──────── Available records

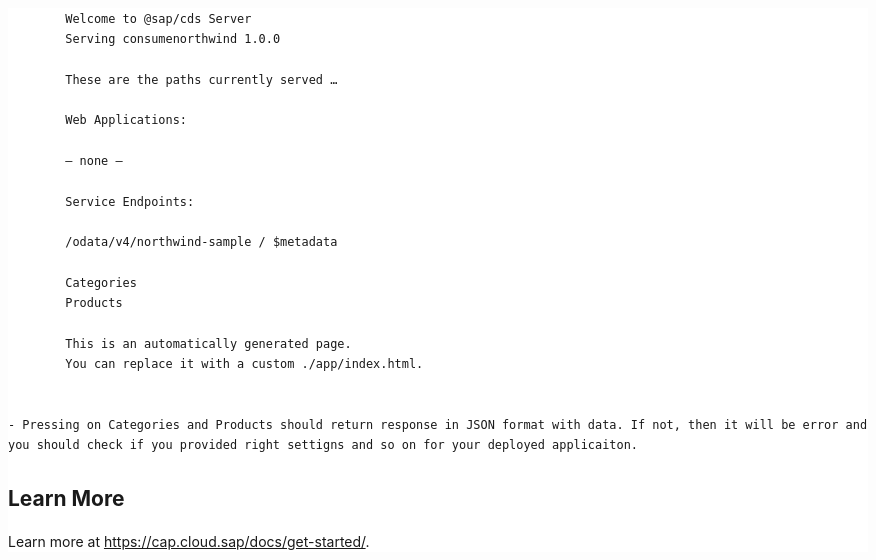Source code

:             Welcome to @sap/cds Server
            Serving consumenorthwind 1.0.0

            These are the paths currently served …

            Web Applications:

            — none —

            Service Endpoints:

            /odata/v4/northwind-sample / $metadata

            Categories
            Products

            This is an automatically generated page.
            You can replace it with a custom ./app/index.html.


    - Pressing on Categories and Products should return response in JSON format with data. If not, then it will be error and you should check if you provided right settigns and so on for your deployed applicaiton.
    


## Learn More

Learn more at https://cap.cloud.sap/docs/get-started/.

────────────────

◆ **What is required**: In the lines running from the one containing "These are the" through the last line, swap "Categories" for "Suppliers" and change nothing else. Return only those lines.

◆ **Problem solution**:
            These are the paths currently served …

            Web Applications:

            — none —

            Service Endpoints:

            /odata/v4/northwind-sample / $metadata

            Suppliers
            Products

            This is an automatically generated page.
            You can replace it with a custom ./app/index.html.


    - Pressing on Suppliers and Products should return response in JSON format with data. If not, then it will be error and you should check if you provided right settigns and so on for your deployed applicaiton.
    


## Learn More

Learn more at https://cap.cloud.sap/docs/get-started/.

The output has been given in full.